Google’s Wear OS software may include a new feature later this year which may improve smartwatch performance.
Wear OS, formerly known as Android Wear, is in a tricky situation. While Google hopes the number of iPhone users buying smartwatches running Wear OS will continue to grow, the foundation on which these watches are built is starting to be antiquated.
Among the planned improvements could be the battery life-conserving display in these smartwatches. Most smartwatches keep the display turned off to conserve battery life until the wearer raises his wrist to look at the watch. But this gesture doesn’t always prompt the screen to turn on. Even watches possessing some type of constant display do not offer vivid setting of a normal display. People wearing traditional watches do not experience seeing a washed-out or blank display.
That will change when Qualcomm launches its new silicon this fall, said Pankaj Kedia, Qualcomm’s senior director of wearables.

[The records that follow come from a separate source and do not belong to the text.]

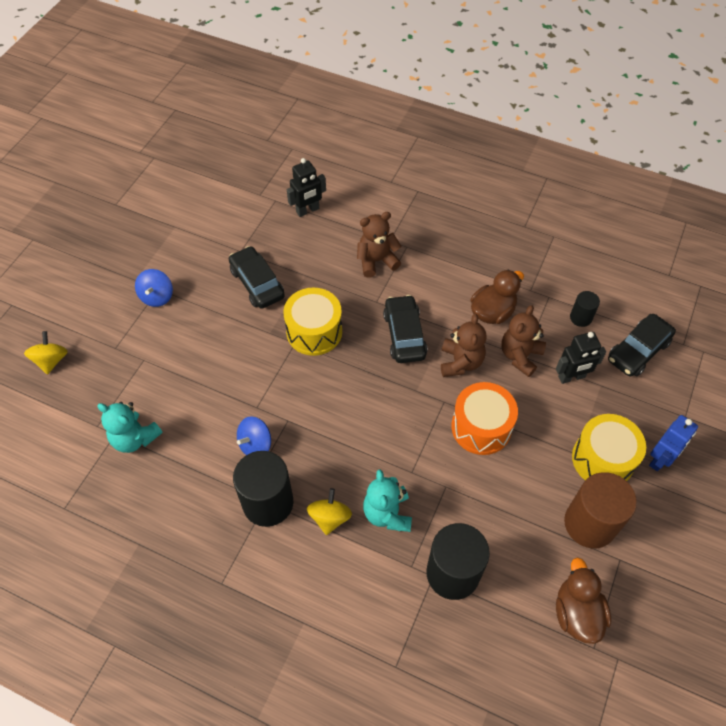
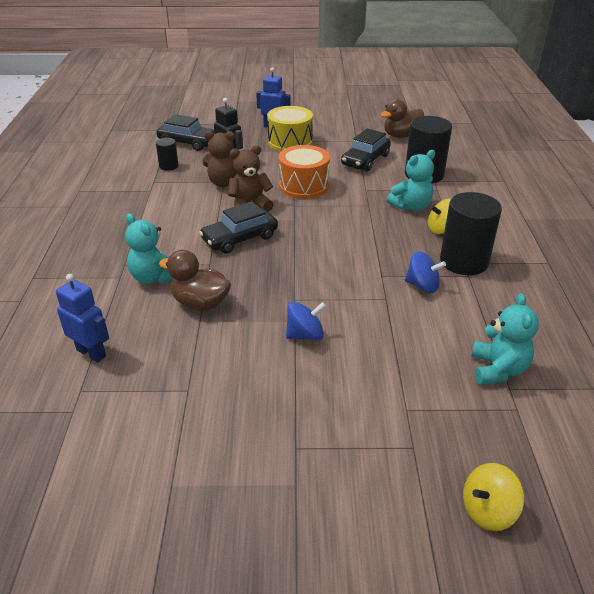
camera: 115 degrees left, 20 degrees down
blue spinning top [135,269,173,307] -> blue spinning top moved to [286,302,326,340]
black car [229,246,285,309] -> black car moved to [341,128,391,171]
yellow drum [283,288,342,356] -> none
black robot [287,158,326,217] -> blue robot [56,274,109,363]
brown teddy bear [357,212,402,278] -> turquoise teddy bear [125,214,174,284]
brown duck [470,269,524,324] -> brown duck moved to [159,250,231,310]
brown cylinder [564,472,637,548] -> none

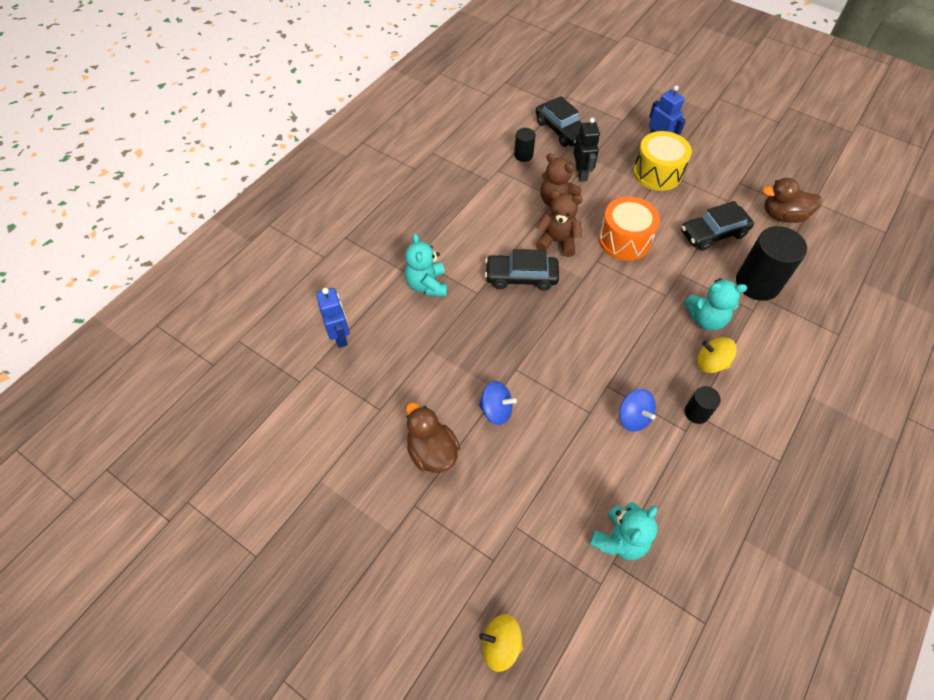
camera: 35 degrees right, 20 degrees up
brown duck [159,250,231,310] -> brown duck moved to [406,402,460,473]
black cylinder [440,192,502,275] -> black cylinder [685,386,721,424], size x0.50

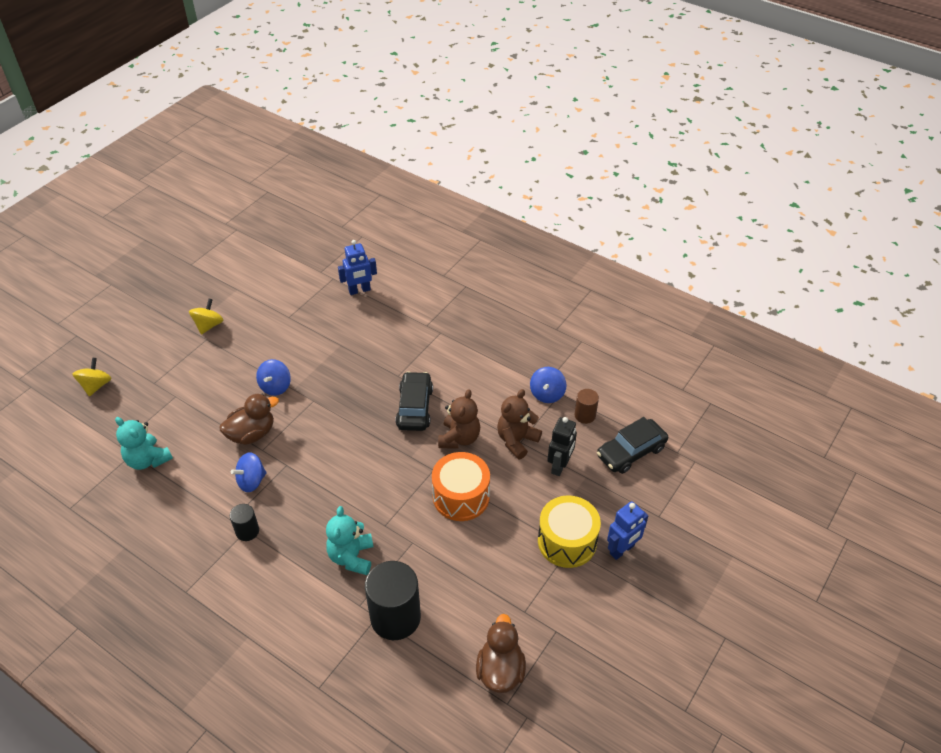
camera: 90 degrees right, 10 degrees down
turquoise teddy bear [405,233,448,297] -> none
brown duck [406,402,460,473] -> brown duck moved to [219,394,279,445]
black cylinder [514,128,536,162] -> brown cylinder [575,389,599,424]
black robot [574,118,600,182] -> black robot turned 60 degrees counterclockwise [547,417,577,476]
black car [681,201,754,251] -> none
yellow spinning top [697,337,737,373] -> yellow spinning top moved to [189,299,224,335]
none -> blue spinning top [530,367,567,403]

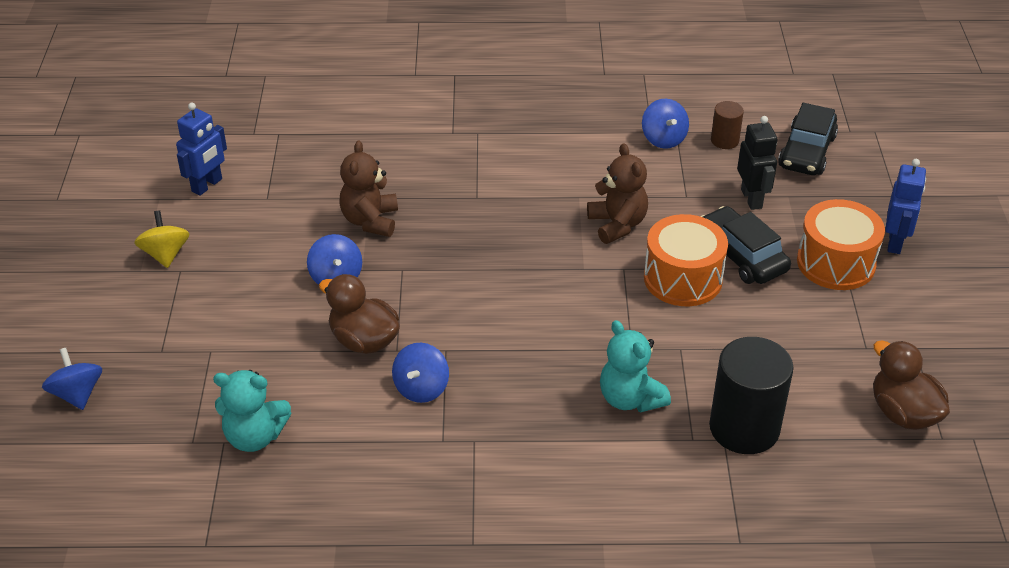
camera: 35 degrees left, 5 degrees down
yellow spinning top [73,357,112,396] -> blue spinning top [42,348,102,410]
brown duck [219,394,279,445] -> brown duck turned 75 degrees counterclockwise [319,274,400,354]
black cylinder [230,504,259,541] -> none
blue robot [338,240,377,295] -> blue robot moved to [176,103,227,196]
black car [395,371,433,431] -> black car moved to [700,206,791,284]
brown teddy bear [497,389,542,459] -> brown teddy bear moved to [340,141,398,237]
yellow drum [538,495,601,568] -> orange drum [797,199,885,290]

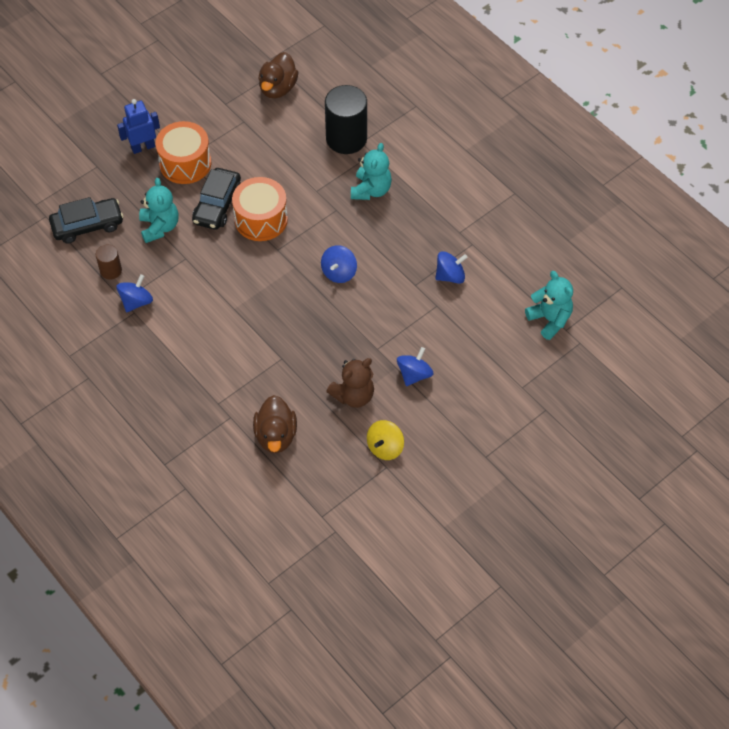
camera: 130 degrees left, 15 degrees up
blue spinning top [42,348,102,410] -> blue spinning top moved to [321,245,357,283]
yellow spinning top [134,210,190,268] -> yellow spinning top moved to [367,420,404,460]
blue robot [176,103,227,196] -> none
brown duck [319,274,400,354] -> brown duck moved to [253,395,297,453]
brown teddy bear [587,143,648,244] -> none
black robot [737,116,777,210] -> turquoise teddy bear [139,178,179,243]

According to Kedia, the new watches using Qualcomm’s forthcoming chipset will include a feature boosting even the “ambient mode” featured on some Google watches to enhance the display. The feature was especially wanted by some of the fashionable watchmakers that have depended on Qualcomm and Google, such as Fossil, Guess, Movado, and TAG Heuer.
“When you look at the watch today it’s very good when we’re interacting with it, but when you’re not, it’s not as good,” Kedia said in an interview with the web site Wareable. “You will see this new platform, this new architecture, significantly improve the look and feel of the watch whether you’re interacting with it or not.”
“It needs to look good when I’m looking at it or when I’m not looking at it,” he added. “It cannot be static when I’m not looking at it. It cannot be black and white when I’m not looking at it.”
When the new platform alongside a lead smartwatch is announced this fall, several partners will have Wear OS smartwatches with the new chipset on the market by this holiday.
The new chips by Qualcomm will also provide longer battery life, lightweight, leaner designs, and connections through LTE mobile networks, according to Kedia. Qualcomm, since the release of its Snapdragon Wear 2100 more than 2 years ago, hasn’t upgraded its smartwatch chipset.
While no smartwatch has been able to meet the sale expectations set by Wall Street a few years back, watches running Qualcomm and Google software have especially struggled. According to analysts sales of Apple’s watches are well below what they predicted in 2015, although the tech giant said its smartwatch sales is booming.
Apple is also expected to unveil an updated, fourth-generation smartwatch this fall, but details are known.